Use inside of the model

class MyModel < ActiveRecord::Base
  translate :title
end

I18n.locale = :en
mymodel = MyModel.create(title: "My title", title_de: "Mein Title)
mymodel.title_wk = "Woohhaakkk"

mymodel.title # => "My title"
mymodel.title_en # => "My title"
mymodel.title_wk # => "Woohhaakkk"

Prerequisites¶ ↑

To save the locales ActiveRecordTranslatable saves an array of the specified locale, for this to work, the database needs the ability to save arrays. The easiest way to handle this is to use ActiveRecords ability to serialize.

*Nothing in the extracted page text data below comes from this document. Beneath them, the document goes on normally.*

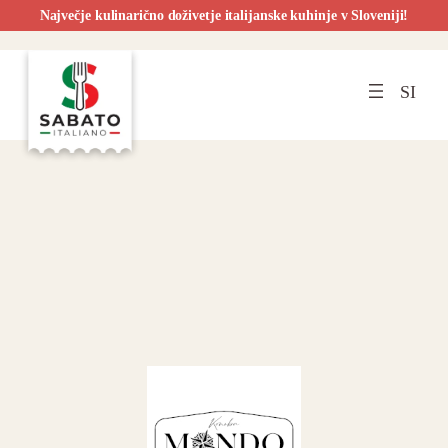
Največje kulinarično doživetje italijanske kuhinje v Sloveniji!
Preskoči
na
SI
vsebino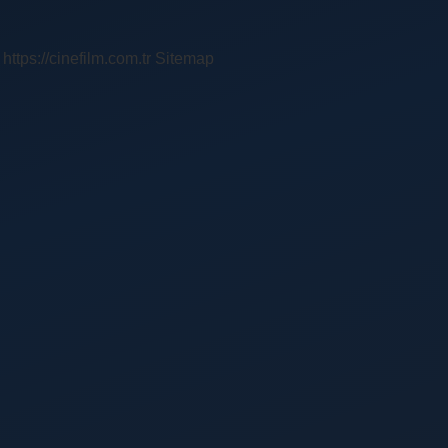
https://cinefilm.com.tr
Sitemap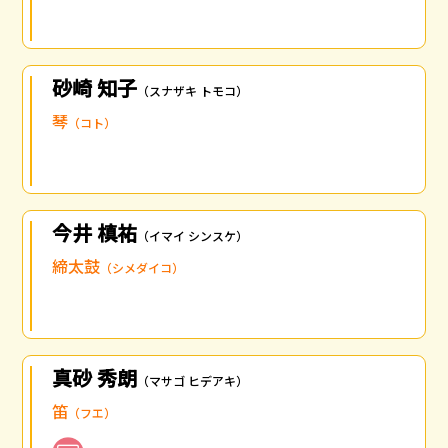
砂崎 知子
（スナザキ トモコ）
琴
（コト）
今井 槙祐
（イマイ シンスケ）
締太鼓
（シメダイコ）
真砂 秀朗
（マサゴ ヒデアキ）
笛
（フエ）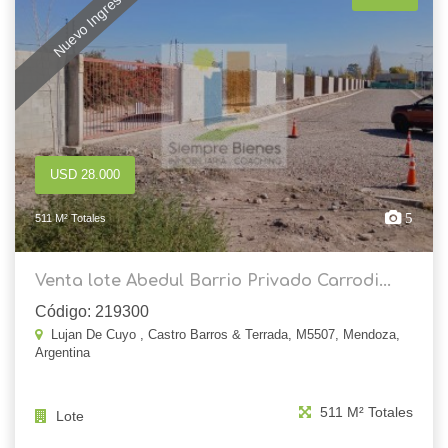
Nuevo Ingreso
USD 28.000
5
511 M² Totales
Venta lote Abedul Barrio Privado Carrodi...
Código: 219300
Lujan De Cuyo , Castro Barros & Terrada, M5507, Mendoza,
Argentina
511 M² Totales
Lote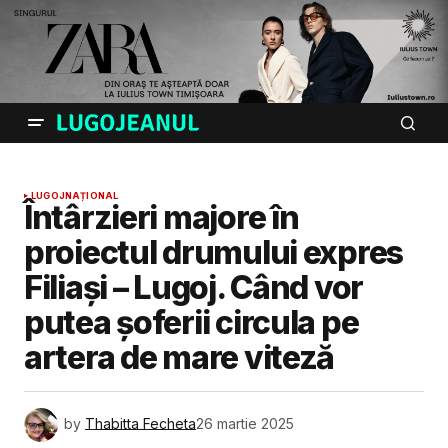
LUGOJ
NAȚIONAL
Întârzieri majore în
proiectul drumului expres
Filiași – Lugoj. Când vor
putea șoferii circula pe
artera de mare viteză
by
Thabitta Fecheta
26 martie 2025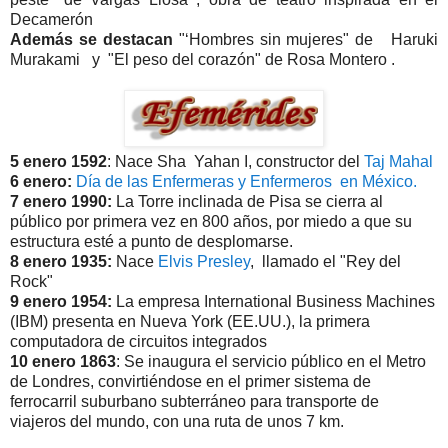
Decamerón
Además se destacan
"‘Hombres sin mujeres" de Haruki
Murakami y "El peso del corazón" de Rosa Montero .
5 enero 1592
: Nace Sha Yahan I, constructor del
Taj Mahal
6 enero:
Día de las Enfermeras y Enfermeros en México.
7 enero 1990:
La Torre inclinada de Pisa se cierra al
público por primera vez en 800 años, por miedo a que su
estructura esté a punto de desplomarse.
8 enero 1935:
Nace
Elvis Presley
, llamado el "Rey del
Rock"
9 enero 1954:
La empresa International Business Machines
(IBM) presenta en Nueva York (EE.UU.), la primera
computadora de circuitos integrados
10 enero 1863
: Se inaugura el servicio público en el Metro
de Londres, convirtiéndose en el primer sistema de
ferrocarril suburbano subterráneo para transporte de
viajeros del mundo, con una ruta de unos 7 km.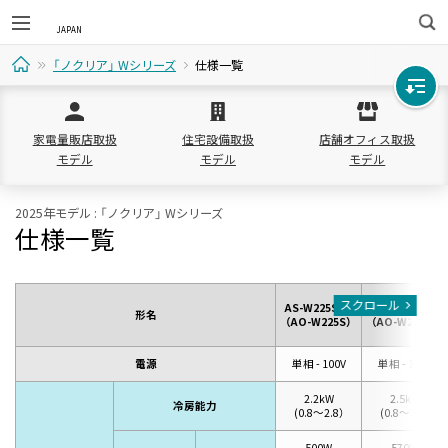
検
「ノクリア」 Wシリーズ
仕様一覧
索
ホ
家電量販店取扱
住宅設備取扱
店舗オフィス取扱
ー
モデル
モデル
モデル
ム
2025年モデル : 「ノクリア」 Wシリーズ
仕様一覧
スクロール
AS-W225S-W
AS-W255S-W
形名
（AO-W225S）
（AO-W255S）
電源
単相 - 100V
単相 - 100V
2.2kW
2.5kW
冷房能力
(
0.8～2.8）
(
0.8～3.1）
500W
570W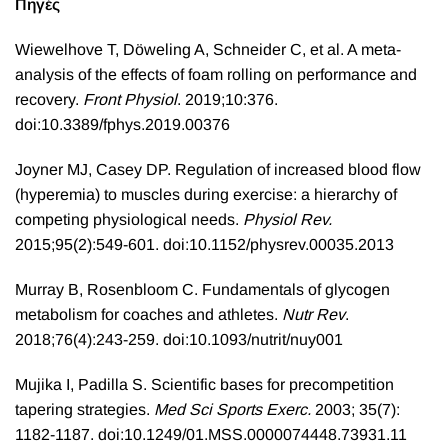
Πηγές
Wiewelhove T, Döweling A, Schneider C, et al.
A meta-
analysis of the effects of foam rolling on performance and
recovery
.
Front Physiol
. 2019;10:376.
doi:10.3389/fphys.2019.00376
Joyner MJ, Casey DP.
Regulation of increased blood flow
(hyperemia) to muscles during exercise: a hierarchy of
competing physiological needs
.
Physiol Rev.
2015;95(2):549-601. doi:10.1152/physrev.00035.2013
Murray B, Rosenbloom C.
Fundamentals of glycogen
metabolism for coaches and athletes
.
Nutr Rev
.
2018;76(4):243-259. doi:10.1093/nutrit/nuy001
Mujika I, Padilla S.
Scientific bases for precompetition
tapering strategies
.
Med Sci Sports Exerc.
2003; 35(7):
1182-1187. doi:10.1249/01.MSS.0000074448.73931.11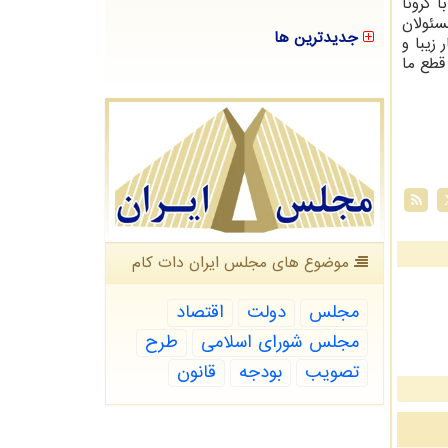
 كرونا
سئولان
جدیدترین ها
زیبا و
قطع ما
موضوع های مجلس ایران دات كام
مجلس
دولت
اقتصاد
مجلس شورای اسلامی
طرح
تصویب
بودجه
قانون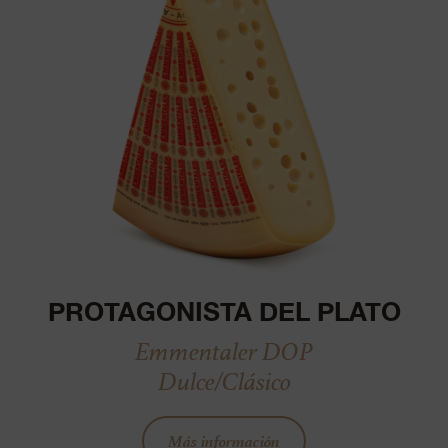
PROTAGONISTA DEL PLATO
Emmentaler DOP
Dulce/Clásico
Más información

class MyModel < ActiveRecord::Base
  serialize :locales
  translate :name
end

And add the column as a string

class CreateMyModel < ActiveRecord::Migration
  def change
    create_table :my_model do |t|
      t.string :locales
    end
  end
end

If you are using postgres you can also use the native postgres array

gem 'activerecord-postgres-array'

To add the array to the model the migration looks like this

class CreateMyModel < ActiveRecord::Migration
  def change
    create_table :my_model do |t|
      t.string_array :locales
    end
  end
end

And the model does not need to know anything about this

class MyModel < ActiveRecord::Base
  translate :name
end

How it works¶ ↑

Translateable saves the translation via I18n.backend.store_translations, this means that the backend has to be able to store new items. So backend needs to be for example the KeyValue or ActiveRecord one. More railscasts.com/episodes/256-i18n-backends

Tests¶ ↑

The tests are using rspec and an im memory sqlite database, so all that is needed is to run

$ rake spec

Current State¶ ↑

This has been extracted form an Rails application so it should be pretty stable by now. Any contributions and fixes are of course highly welcome!